• _PROBLEM REQUIREMENTS_
Would you retype, word for word, the line with "Право пользоваться сертифицированной версией" and each line after it to the end of the entries below, leaving the pictures out?

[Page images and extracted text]
--- START ---

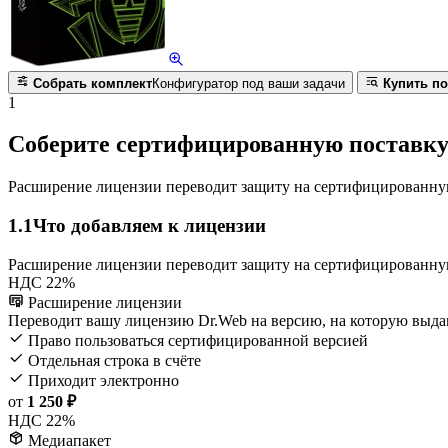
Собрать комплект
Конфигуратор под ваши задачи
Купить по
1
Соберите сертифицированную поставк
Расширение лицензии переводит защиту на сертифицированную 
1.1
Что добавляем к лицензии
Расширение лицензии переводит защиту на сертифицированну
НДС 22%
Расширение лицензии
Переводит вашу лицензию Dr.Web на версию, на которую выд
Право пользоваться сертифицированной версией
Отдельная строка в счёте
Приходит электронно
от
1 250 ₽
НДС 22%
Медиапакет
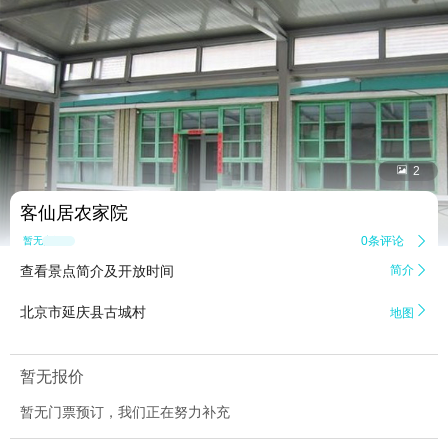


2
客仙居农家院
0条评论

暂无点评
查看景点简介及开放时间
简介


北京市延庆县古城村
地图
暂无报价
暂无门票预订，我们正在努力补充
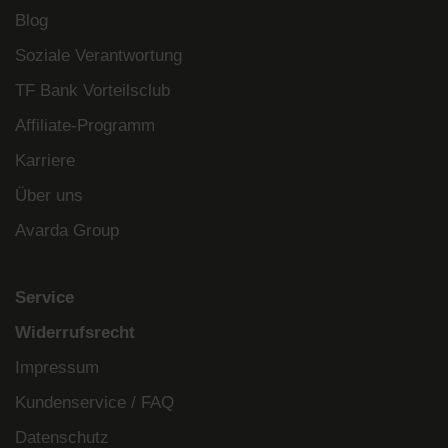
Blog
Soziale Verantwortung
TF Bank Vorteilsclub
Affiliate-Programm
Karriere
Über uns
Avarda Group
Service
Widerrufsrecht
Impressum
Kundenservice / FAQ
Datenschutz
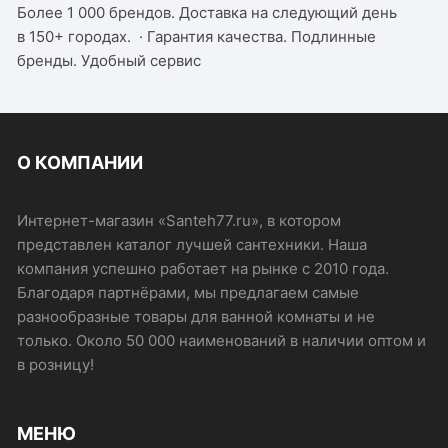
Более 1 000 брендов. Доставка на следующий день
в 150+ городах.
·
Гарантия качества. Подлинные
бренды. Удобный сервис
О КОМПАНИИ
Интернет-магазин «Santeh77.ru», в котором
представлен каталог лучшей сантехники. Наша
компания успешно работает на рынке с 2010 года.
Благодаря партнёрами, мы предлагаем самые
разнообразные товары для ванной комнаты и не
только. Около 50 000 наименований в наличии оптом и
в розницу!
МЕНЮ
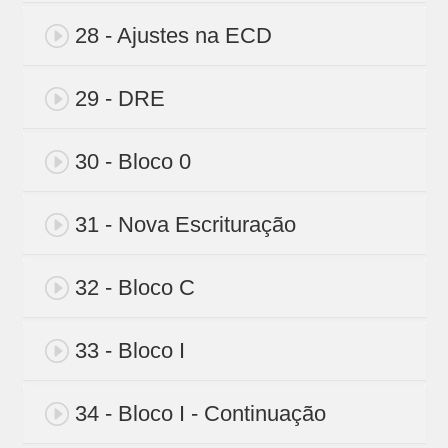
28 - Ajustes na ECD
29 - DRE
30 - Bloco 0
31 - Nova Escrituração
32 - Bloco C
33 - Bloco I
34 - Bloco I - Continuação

--- END ---

• _ANSWER BOX_
Право пользоваться сертифицированной версией
Отдельная строка в счёте
Приходит электронно
от
1 250 ₽
НДС 22%
Медиапакет


2
客仙居农家院
0条评论

暂无点评
查看景点简介及开放时间
简介


北京市延庆县古城村
地图
暂无报价
暂无门票预订，我们正在努力补充
Blog
Soziale Verantwortung
TF Bank Vorteilsclub
Affiliate-Programm
Karriere
Über uns
Avarda Group
Service
Widerrufsrecht
Impressum
Kundenservice / FAQ
Datenschutz
Более 1 000 брендов. Доставка на следующий день
в 150+ городах.
·
Гарантия качества. Подлинные
бренды. Удобный сервис
О КОМПАНИИ
Интернет-магазин «Santeh77.ru», в котором
представлен каталог лучшей сантехники. Наша
компания успешно работает на рынке с 2010 года.
Благодаря партнёрами, мы предлагаем самые
разнообразные товары для ванной комнаты и не
только. Около 50 000 наименований в наличии оптом и
в розницу!
МЕНЮ
28 - Ajustes na ECD
29 - DRE
30 - Bloco 0
31 - Nova Escrituração
32 - Bloco C
33 - Bloco I
34 - Bloco I - Continuação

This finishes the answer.